La complémentaire santé pour tous les salariés adoptée au Sénat

Le projet de loi sur la sécurisation de l’emploi, dont l’article 1 rend obligatoire la complémentaire santé pour tous les salariés, a été adopté au Sénat mardi 14 mai.

Après des semaines de débats houleux, le Sénat a finalement adopté le projet de loi sur la sécurisation de l’emploi, transposant l’ANI (accord national interprofessionnel). Sur un total de 346 sénateurs, seuls 202 ont participé au suffrage. 169 votes ont été enregistrés “pour”, essentiellement de la part des socialistes, radicaux et centristes, et 33 votes se sont orientés “contre”, provenant des communistes. L’UMP et les écologistes ont préféré, pour leur part, s’abstenir.

Controverse sur les clauses de désignation

L’article 1 du projet de loi, rendant obligatoire la complémentaire santé pour tous les salariés, est au cœur des divergences. En cause, les clauses de désignation. Elles ouvrent aux partenaires sociaux de chaque branche professionnelle (boulangers, pharmaciens, coiffeurs…) le droit de déterminer pour l’ensemble de la branche quel sera l’organisme de protection complémentaire. Un dispositif qui crée la grogne des entrepreneurs, mais également celle des assureurs, mutualistes et courtiers spécialisés en contrats santé individuels. Les uns pour une liberté de choix réduite, les autres pour la crainte de voir les institutions de prévoyance dominer le marché grâce à leur expertise des contrats collectifs.

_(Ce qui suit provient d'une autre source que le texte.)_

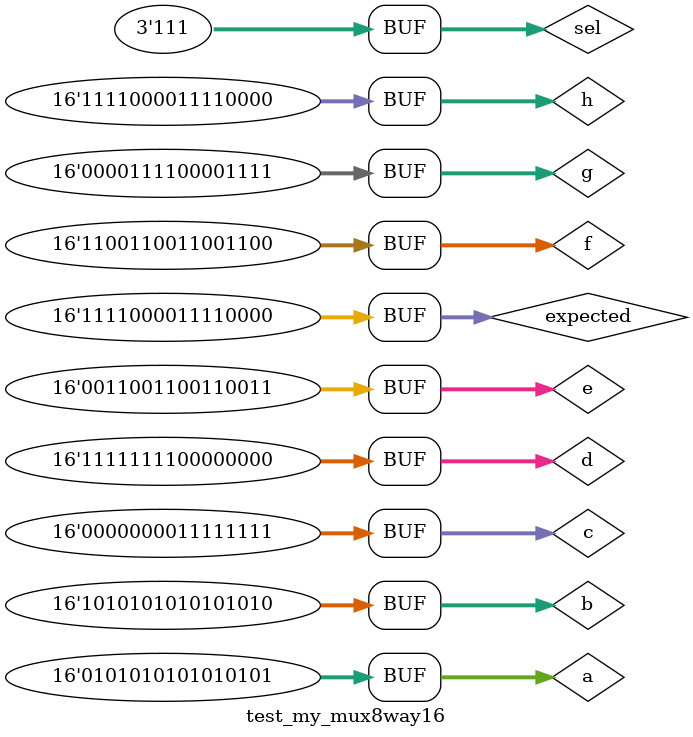
<source format=v>
`include "my_mux8way16.v"

module test_my_mux8way16();
   reg [15:0] a;
   reg [15:0] b;
   reg [15:0] c;
   reg [15:0] d;
   reg [15:0] e;
   reg [15:0] f;
   reg [15:0] g;
   reg [15:0] h;
   reg [2:0]  sel;
   reg [15:0] expected;
   
   wire [15:0] j;

   my_mux8way16 u1(j, a, b, c, d, e, f, g, h, sel);

   initial 
     begin
	a = 16'b0101010101010101;
	b = 16'b1010101010101010;
	c = 16'b0000000011111111;
	d = 16'b1111111100000000;
	e = 16'b0011001100110011;
	f = 16'b1100110011001100;
	g = 16'b0000111100001111;
	h = 16'b1111000011110000;
	sel = 3'b000;
	
	expected = 16'b0101010101010101;

	#1 
        sel = 3'b001;
	expected = 16'b1010101010101010;

	#1
        sel = 3'b010;
	expected = 16'b0000000011111111;

	#1
        sel = 3'b011;
	expected = 16'b1111111100000000;

	#1
        sel = 3'b100;
	expected = 16'b0011001100110011;

	#1
        sel = 3'b101;
	expected = 16'b1100110011001100;

	#1
        sel = 3'b110;
	expected = 16'b0000111100001111;

	#1
        sel = 3'b111;
	expected = 16'b1111000011110000;
     end

   initial
     $monitor("my_mux16 %d %b %b %b %b %b %b %b %b %b (%b %b)", $time, a, b, c, d, e, f, g, h, sel, j, expected);
   
endmodule

</source>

En première lecture le 19 avril, le Sénat avait retoqué le projet de loi. Désavouant justement ces controversées clauses de désignation. Une Commission mixte paritaire, composée le 23 avril, en a cependant décidé le rétablissement. Le projet de loi se trouve désormais entre les mains du Président de la république, seule autorité compétente pour le promulguer définitivement. Il ne prendra concrètement effet que lorsqu’il sera publié au Journal Officiel.

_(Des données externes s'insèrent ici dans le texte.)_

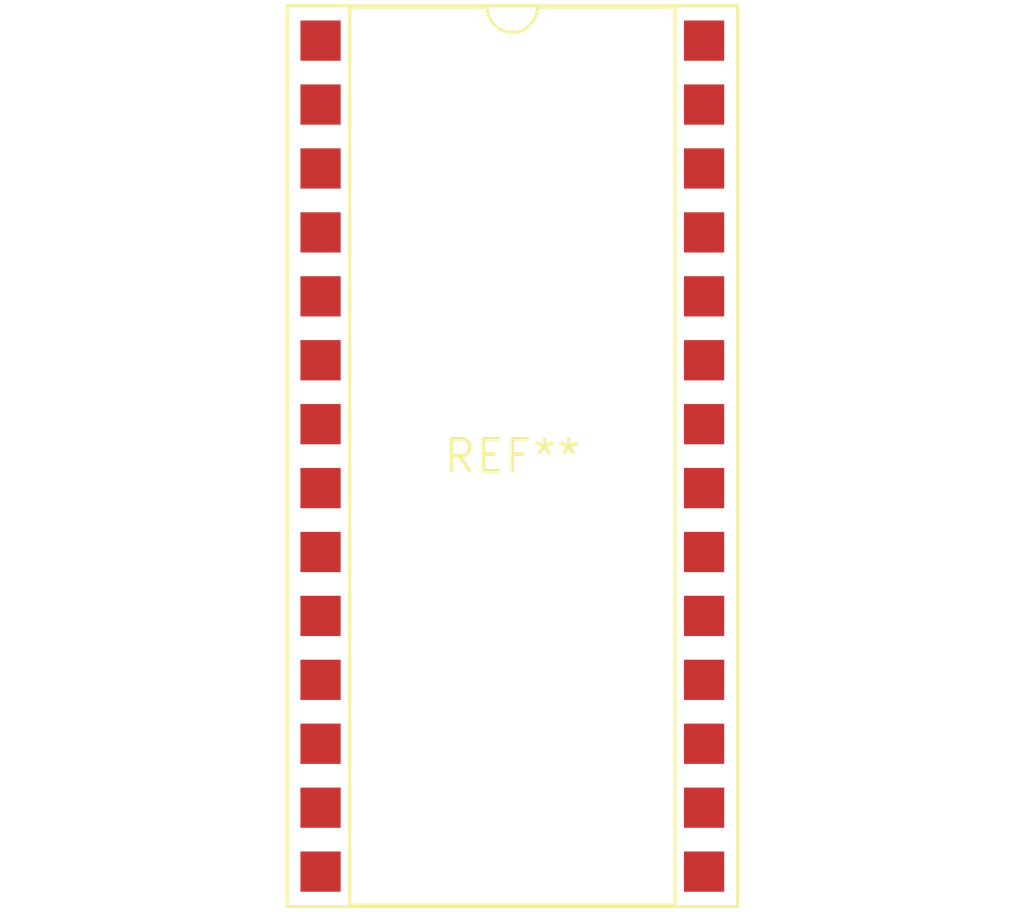
<source format=kicad_pcb>
(kicad_pcb (version 20240108) (generator pcbnew)

  (general
    (thickness 1.6)
  )

  (paper "A4")
  (layers
    (0 "F.Cu" signal)
    (31 "B.Cu" signal)
    (32 "B.Adhes" user "B.Adhesive")
    (33 "F.Adhes" user "F.Adhesive")
    (34 "B.Paste" user)
    (35 "F.Paste" user)
    (36 "B.SilkS" user "B.Silkscreen")
    (37 "F.SilkS" user "F.Silkscreen")
    (38 "B.Mask" user)
    (39 "F.Mask" user)
    (40 "Dwgs.User" user "User.Drawings")
    (41 "Cmts.User" user "User.Comments")
    (42 "Eco1.User" user "User.Eco1")
    (43 "Eco2.User" user "User.Eco2")
    (44 "Edge.Cuts" user)
    (45 "Margin" user)
    (46 "B.CrtYd" user "B.Courtyard")
    (47 "F.CrtYd" user "F.Courtyard")
    (48 "B.Fab" user)
    (49 "F.Fab" user)
    (50 "User.1" user)
    (51 "User.2" user)
    (52 "User.3" user)
    (53 "User.4" user)
    (54 "User.5" user)
    (55 "User.6" user)
    (56 "User.7" user)
    (57 "User.8" user)
    (58 "User.9" user)
  )

  (setup
    (pad_to_mask_clearance 0)
    (pcbplotparams
      (layerselection 0x00010fc_ffffffff)
      (plot_on_all_layers_selection 0x0000000_00000000)
      (disableapertmacros false)
      (usegerberextensions false)
      (usegerberattributes false)
      (usegerberadvancedattributes false)
      (creategerberjobfile false)
      (dashed_line_dash_ratio 12.000000)
      (dashed_line_gap_ratio 3.000000)
      (svgprecision 4)
      (plotframeref false)
      (viasonmask false)
      (mode 1)
      (useauxorigin false)
      (hpglpennumber 1)
      (hpglpenspeed 20)
      (hpglpendiameter 15.000000)
      (dxfpolygonmode false)
      (dxfimperialunits false)
      (dxfusepcbnewfont false)
      (psnegative false)
      (psa4output false)
      (plotreference false)
      (plotvalue false)
      (plotinvisibletext false)
      (sketchpadsonfab false)
      (subtractmaskfromsilk false)
      (outputformat 1)
      (mirror false)
      (drillshape 1)
      (scaleselection 1)
      (outputdirectory "")
    )
  )

  (net 0 "")

  (footprint "DIP-28_W15.24mm_SMDSocket_SmallPads" (layer "F.Cu") (at 0 0))

)

</source>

Calendrier de mise en place de la complémentaire santé pour tous

D’aujourd’hui au 1er juillet 2014 :

Négociations dans les branches professionnelles pour le choix de l’organisme de protection complémentaire.

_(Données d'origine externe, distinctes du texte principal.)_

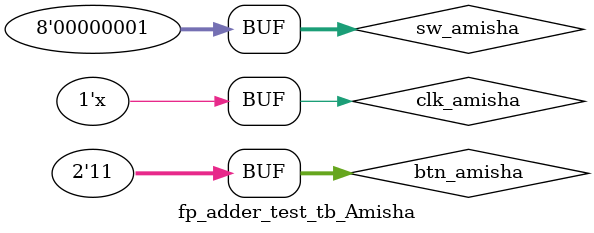
<source format=v>
`timescale 1ns / 1ps


module fp_adder_test_tb_Amisha;
	// Inputs
	reg clk_amisha;
	reg [1:0] btn_amisha;
	reg [7:0] sw_amisha;
	// Outputs
	wire [3:0] an_amisha;
	wire [7:0] sseg_amisha;
	// Instantiate the Unit Under Test (UUT)
	fp_adder_test__Amisha uut (
		.clk_amisha(clk_amisha), 
		.btn_amisha(btn_amisha), 
		.sw_amisha(sw_amisha), 
		.an_amisha(an_amisha), 
		.sseg_amisha(sseg_amisha)
	);
	initial begin
		clk_amisha = 0;
		btn_amisha = 0;
		sw_amisha = 0;
		#200;
		btn_amisha = 1;
		sw_amisha = 10;
		#200;
		btn_amisha = 2;
		sw_amisha = 25;
		#200;
		btn_amisha = 3;
		sw_amisha = 1;
		#200;
	end
always #100 clk_amisha = ~clk_amisha;     
endmodule


</source>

Du 2 juillet 2014 au 1er janvier 2016 :

En cas d’échec des négociations au sein des branches, libre choix de l’entreprise sur son futur organisme de protection complémentaire.

1er janvier 2016 :

Mise en place dans chaque entreprise française du contrat collectif choisi pour la protection santé de tous ses salariés. Si aucun contrat n’a été défini jusqu’alors, un régime complémentaire santé a minima sera instauré. Personnel et non familial, il sera cofinancé par l’employeur et son salarié à 50-50. Il offrira un panier de soins se situant entre le ticket modérateur et la CMU-C, soit 100% de la base de remboursement Sécurité Sociale (BRSS) pour les consultations, les examens, les médicaments et le forfait journalier hospitalier, 125% de la base de remboursement des prothèses dentaires ainsi qu’un forfait optique de 100 euros par an.